Floyd Mayweather, Jr., reaches the midpoint of his six-fight, nearly $250-million victory lap on Saturday night when he faces quiet, clubbing Marcos Maidana at the MGM Grand Garden Arena in Las Vegas, Nevada.
For years, Mayweather events have been little more than grand exhibitions of sly matchmaking and wearisome promotion. Because “The Moment” involves Maidana, however, this card will appeal to anyone who appreciates an injection of meritocracy into a world that regards connections as tantamount to worth. Since losing a lopsided decision in his February 2012 welterweight debut, where the clutch-and-grab tactics of Devon Alexander not only stymied Maidana but also, incredibly, managed to make him boring, Maidana has reeled off four consecutive wins. In those wins, among them stoppages over fellow roughnecks Jesus Soto-Karass and Josesito Lopez, Maidana exhibited his power and vulnerability, while revealing technical improvements that, in all fairness, are usually ingrained by the amateurs. Better late than never, of course, whether it is a fighter learning to jab or earning a payday that changes his tax bracket.
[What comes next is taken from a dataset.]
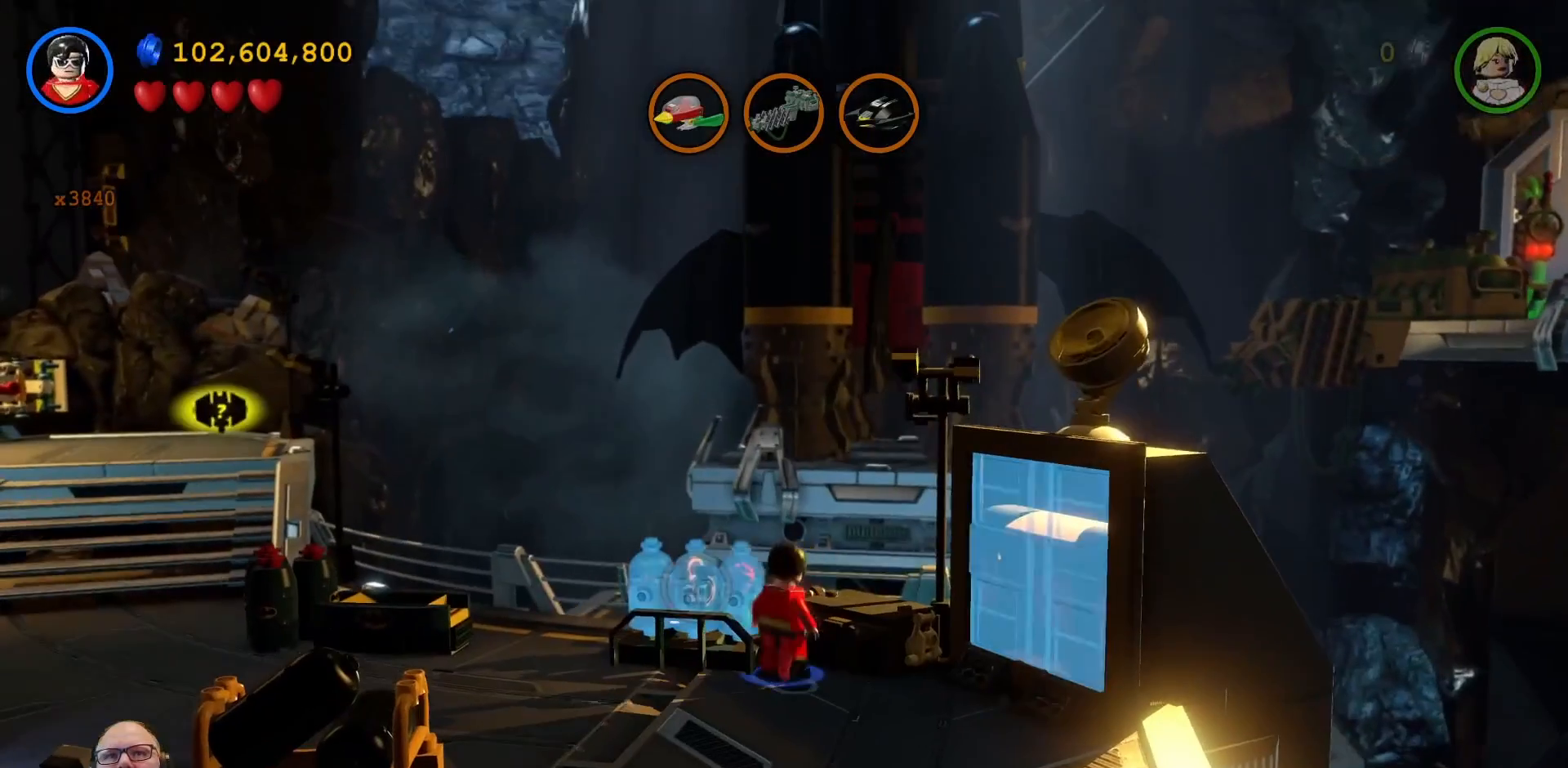
{"buttons": ["Y"], "left_stick": "center", "right_stick": "center", "events": [[67, "X", "up"], [133, "R2", "up"], [133, "Y", "down"]]}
A winning streak and his reputation were enough to earn Maidana, Buenos Aires, Argentina, a crack at Adrien Broner last December. Broner, a circus act rather tenuously likened to Floyd Mayweather Jr.—and predominantly for characteristics that are useless once the bell rings—looked to dampen the criticism he suffered for his unremarkable victory over Paulie Malignaggi. Singling out the plodding, eminently hittable Maidana was a gaff Broner and his brain trust will struggle to recover from. That December night, a fighter whose appeal lay primarily in seeing him suffer his comeuppance, had this comeuppance forcefully, humiliatingly, and worst of all, prematurely dealt to him. Maidana, 35-3 (31), closed the year then, as deserving as anyone to play B-side to Mayweather. There, in the humble fighter who slugged his way to boxing’s greatest sweepstakes, is the aforementioned meritocracy.
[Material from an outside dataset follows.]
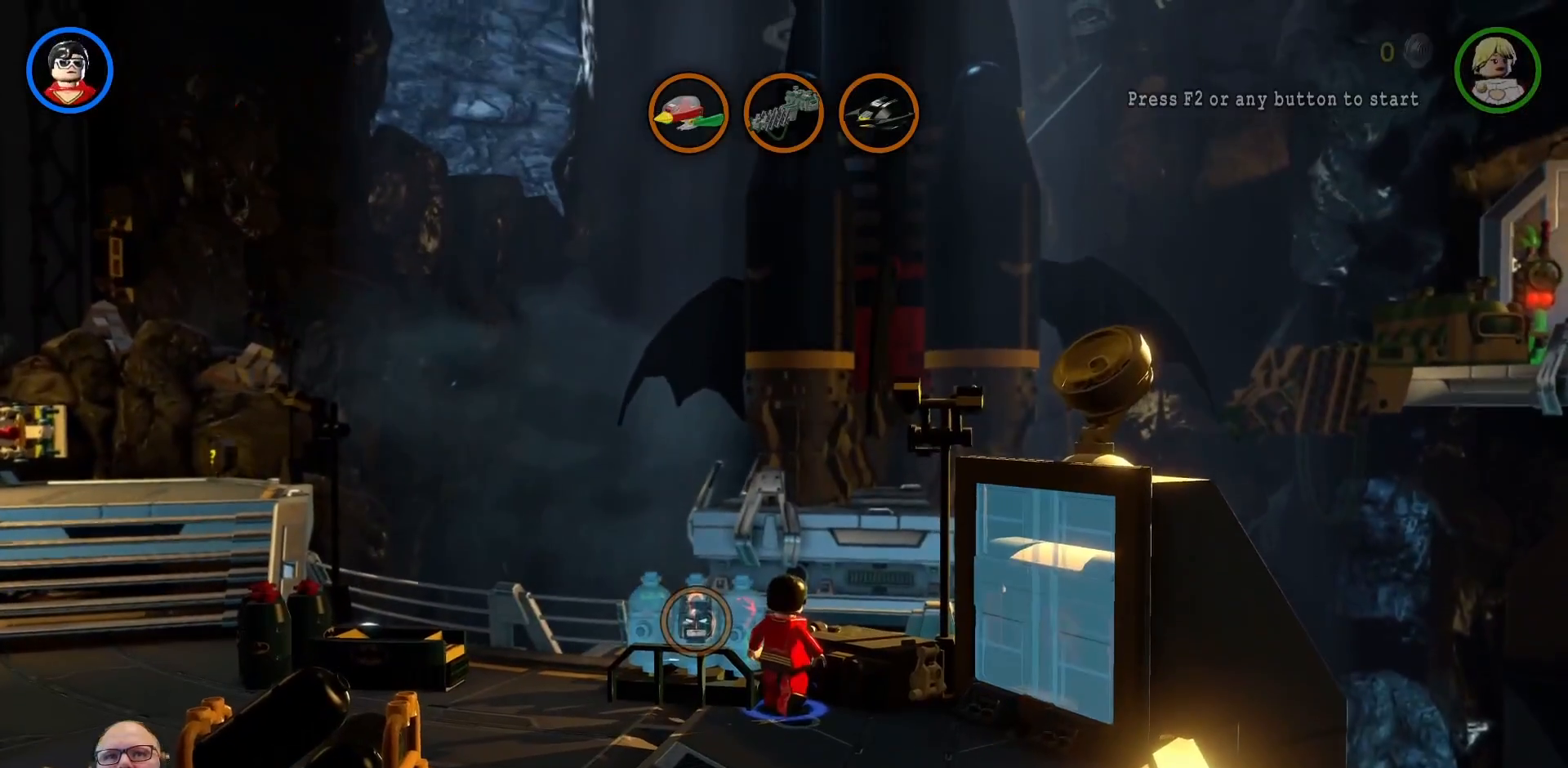
{"buttons": ["Y"], "left_stick": "center", "right_stick": "center", "events": []}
Like horoscopes and fortune cookies, however, you should resist the urge to read too much—to read anything, really—into Maidana’s narrative. A number of factors went into his selection as Mayweather’s opponent, and the former’s claim to earning the fight likely ranks somewhere near the bottom of the list.
No, chances are better that Mayweather, once seemingly a lock to face Amir Khan, switched opponents to punish the breakable Brit for prematurely announcing Mayweather-Khan, and thereby stealing Mayweather’s thunder. Or that Mayweather, Las Vegas, Nevada, chose to exploit the revenge angle and put his hands on the man who smacked his protégé around (though it is doubtful that Mayweather cares a lick about avenging a fighter so excitedly speaking about the post-Mayweather era). Perhaps it was that Mayweather saw an opportunity to fight someone riding a crest of popularity, a man that represents, for a generational boxer like Mayweather, an even easier riddle to solve than Khan. (Is Maidana actually a softer touch than the porcelain speedster? Given the dwindling list of saleable Mayweather opponents, the answer to that question should be answered before the victory lap is through.)
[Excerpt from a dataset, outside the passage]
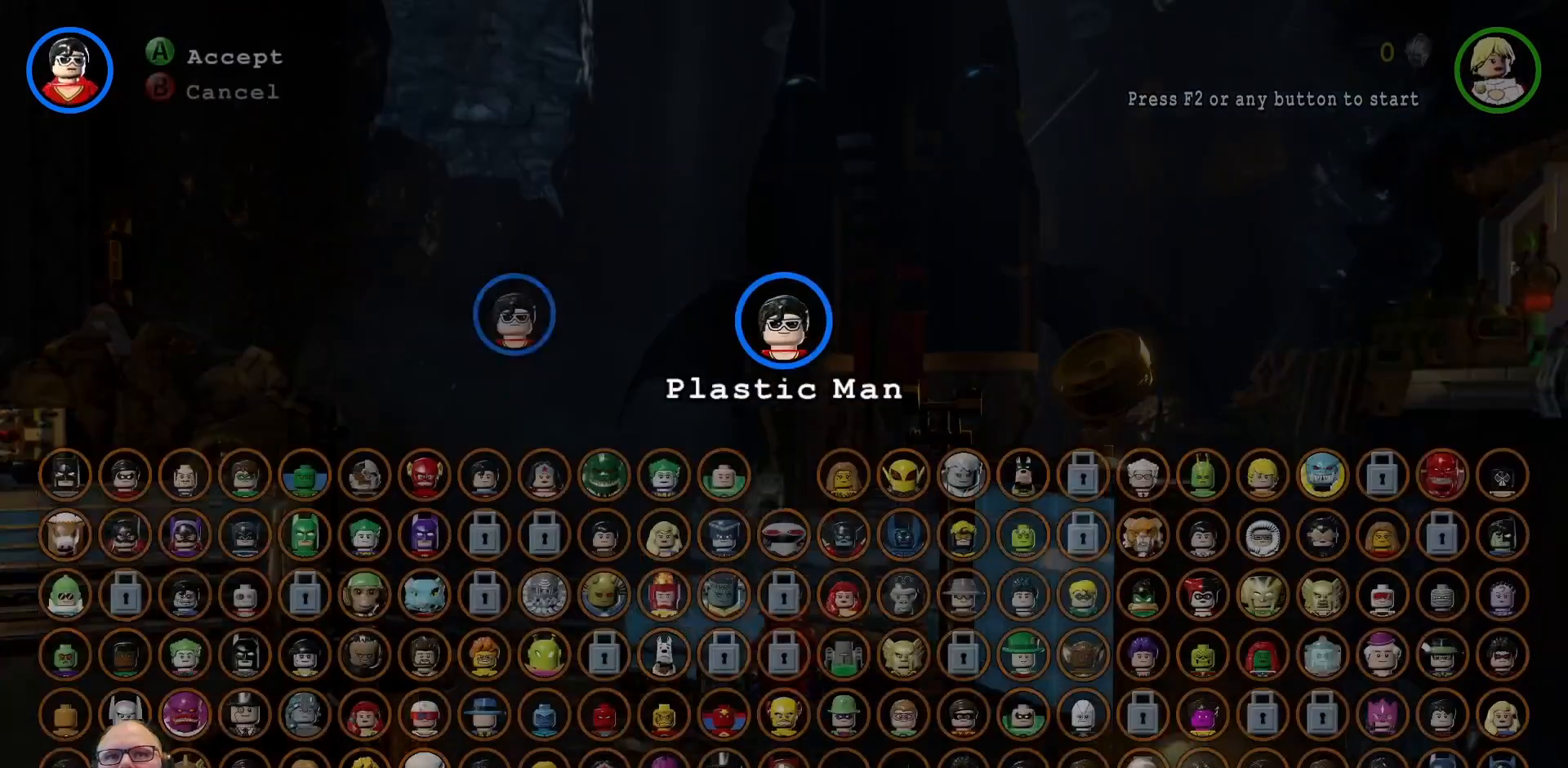
{"buttons": ["Y"], "left_stick": "left", "right_stick": "center", "events": [[467, "left_stick", "left"]]}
For now, there is only Maidana. And with the idealism stripped away from the explanation of his presence, what becomes increasingly apparent is that, whatever his credentials, Maidana is viewed as just one more calculated mark by a fighter whose whip hand has an unbreakable grip.
This is not to belittle the earnest and unflappable Maidana. Whatever his shortcomings, Maidana is as proven a commodity as can be found, a bona fide slugger who takes plenty of leather, but is never more dangerous than when his opponents get overconfident. Maidana, 30, is in the ring to fight, and as Broner found out, so are you if “Chino” has his druthers.
There is nothing about him that gives Mayweather pause, however. At 37, Mayweather’s legs are aging, but the plodding Maidana will look like he is on rope rolls for as long as Mayweather chooses to fight at range. Despite his fleet feet, Mayweather need not play keep-away: with advantages in technique, quickness, defense and strength, he will be able to sit comfortably in the pocket against his heavy-handed foe. Maidana has diversified his offense under trainer Robert Garcia and plans to abuse Mayweather’s body in lieu of winging for a head forever hidden behind a leather bulwark. A winning strategy perhaps, but what is often overlooked in devising the means to hurting Mayweather is the price such a strategy demands. You do not strike Mayweather with impunity, if you strike him at all; if you have him in the pocket it is because he wants to be there, and for all the false hope you may build in the opening rounds, he has already catalogued your weaknesses. Mayweather, 45-0 (26), remains a daunting proposition.
There is plenty of fight in Maidana, to be sure; he can be trusted to persist in the hunt and to honor the opportunity presented to him. Rarely, however, and almost never when the disparity in class is as pronounced as it will be Saturday night, is volition and volume enough. “Money” should spend a few rounds parsing Maidana, a few more establishing his own glaring superiority, and whatever remains of the fight cruising to victory. What else would you expect of a victory lap?